If you just want to tweak parameters on an Azure model (temperature, reasoning effort, concurrency), you can instantiate AzureAIFoundryLlmHandler or AzureOpenAILlmHandler directly without subclassing — see Running Extraction.
The interfaces
If you need access to models outside Azure, you will need to implement two subclasses. The abstract base classes in climatextract.llm_embedding_api_bridge define the contract.
LlmHandler(ABC)
Subclasses must implement:
| Method | Purpose |
|---|---|
get_completion_and_cost(messages) |
Sync call. Takes OpenAI-style messages list, returns (response, cost_in_usd). |
aget_completion_and_cost(messages) |
Async version of the above. |
get_model_dict() |
Returns a dict describing the model (must include a "model" key — used for logging and repr). |
get_max_concurrent_calls() |
Returns the max number of parallel calls the wrapper's semaphore should allow (used with the async method mentioned before). |
The returned response should be shaped like an OpenAI chat completion — specifically, response.choices[0].message.content (for the output text), response.choices[0].logprobs (optional), and response.usage.prompt_tokens / response.usage.completion_tokens. LiteLLM's ModelResponse already matches this shape, as do OpenAI SDK responses.
EmbeddingModelHandler(ABC)
Subclasses must implement:
| Method | Purpose |
|---|---|
get_embedding_and_cost(texts) |
Sync call. Takes list[str], returns (response, cost_in_usd). |
aget_embedding_and_cost(texts) |
Async version. |
get_model_dict() |
Dict with a "model" key. |
get_max_concurrent_calls() |
Max parallel embedding calls (used with the async method mentioned before). |
The returned response should expose response.data as a sequence of items with an embedding field (either attribute- or dict-style — both are handled), and response.usage.prompt_tokens.

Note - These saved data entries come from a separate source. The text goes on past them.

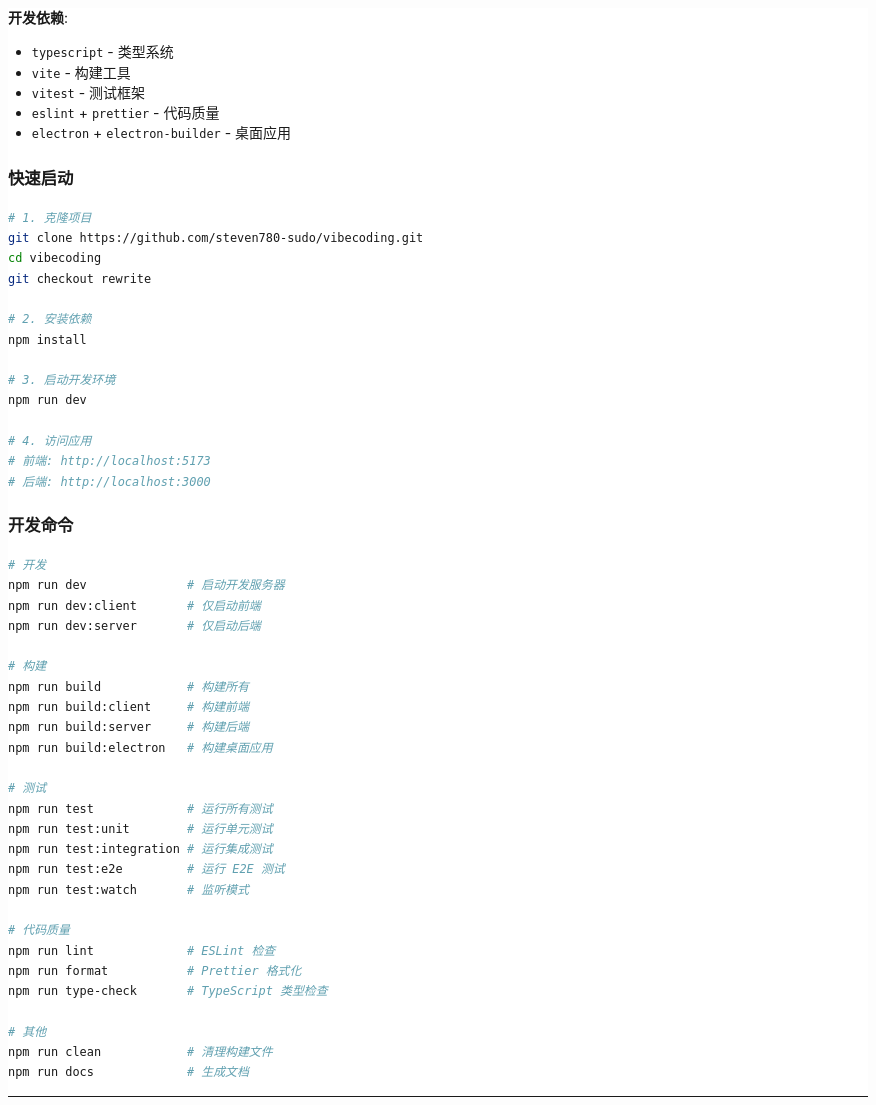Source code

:**开发依赖**:
- `typescript` - 类型系统
- `vite` - 构建工具
- `vitest` - 测试框架
- `eslint` + `prettier` - 代码质量
- `electron` + `electron-builder` - 桌面应用

### 快速启动

```bash
# 1. 克隆项目
git clone https://github.com/steven780-sudo/vibecoding.git
cd vibecoding
git checkout rewrite

# 2. 安装依赖
npm install

# 3. 启动开发环境
npm run dev

# 4. 访问应用
# 前端: http://localhost:5173
# 后端: http://localhost:3000
```

### 开发命令

```bash
# 开发
npm run dev              # 启动开发服务器
npm run dev:client       # 仅启动前端
npm run dev:server       # 仅启动后端

# 构建
npm run build            # 构建所有
npm run build:client     # 构建前端
npm run build:server     # 构建后端
npm run build:electron   # 构建桌面应用

# 测试
npm run test             # 运行所有测试
npm run test:unit        # 运行单元测试
npm run test:integration # 运行集成测试
npm run test:e2e         # 运行 E2E 测试
npm run test:watch       # 监听模式

# 代码质量
npm run lint             # ESLint 检查
npm run format           # Prettier 格式化
npm run type-check       # TypeScript 类型检查

# 其他
npm run clean            # 清理构建文件
npm run docs             # 生成文档
```

---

Minimal example: OpenAI direct
An LLM handler that uses the OpenAI SDK directly, no LiteLLM:
import os
from typing import Tuple
from openai import AsyncOpenAI, OpenAI
from climatextract.llm_embedding_api_bridge import LlmHandler
class OpenAILlmHandler(LlmHandler):
def __init__(self, model: str = "gpt-4o-mini", max_concurrent_calls: int = 8):
self.model = model
self._max = max_concurrent_calls
self._client = OpenAI(api_key=os.environ["OPENAI_API_KEY"])
self._aclient = AsyncOpenAI(api_key=os.environ["OPENAI_API_KEY"])
def get_model_dict(self) -> dict:
return {"model": self.model}
def get_max_concurrent_calls(self) -> int:
return self._max
def get_completion_and_cost(self, messages: list[dict]) -> Tuple[object, float]:
response = self._client.chat.completions.create(model=self.model, messages=messages)
return response, 0.0 # compute your own cost if you need it
async def aget_completion_and_cost(self, messages: list[dict]) -> Tuple[object, float]:
response = await self._aclient.chat.completions.create(model=self.model, messages=messages)
return response, 0.0
Pass it to extract():
from climatextract import extract
result_path = extract("./data/pdfs/", llm=OpenAILlmHandler(model="gpt-4o-mini"))
Our implementation: Using liteLLM with Azure AI Foundry
As another example, you should explore our adapters for the Azure AI Foundry, climatextract/adapters/azure_ai_foundry.py. class AzureAIFoundryLlmHandler implements the LlmHandler, and AzureAIFoundryEmbeddingHandler implements the EmbeddingModelHandler.
Note that we load model configuration parameters from the configuration file climatextract.toml
Notes
- Don't manage concurrency inside your handler. The
Llm/EmbeddingModelwrapper already applies a semaphore sized byget_max_concurrent_calls(). - Don't count tokens or cost inside your handler beyond returning them. The wrapper records them via
UsageCounterand surfaces them inlogs.jsonand MLflow. - Cost is optional. Return
0.0if your provider doesn't give you a price back. The pipeline will still run. - Reference implementations. For more complete examples — routing, Azure AD token handling, per-model parameter quirks — see
climatextract/adapters/azure_ai_foundry.pyandclimatextract/adapters/azure_openai.py. - Subclass instead of write from scratch. If you only need to tweak one or two things (e.g., an extra request param), subclassing
AzureAIFoundryLlmHandlerorAzureOpenAILlmHandlerand overriding__init__is usually enough.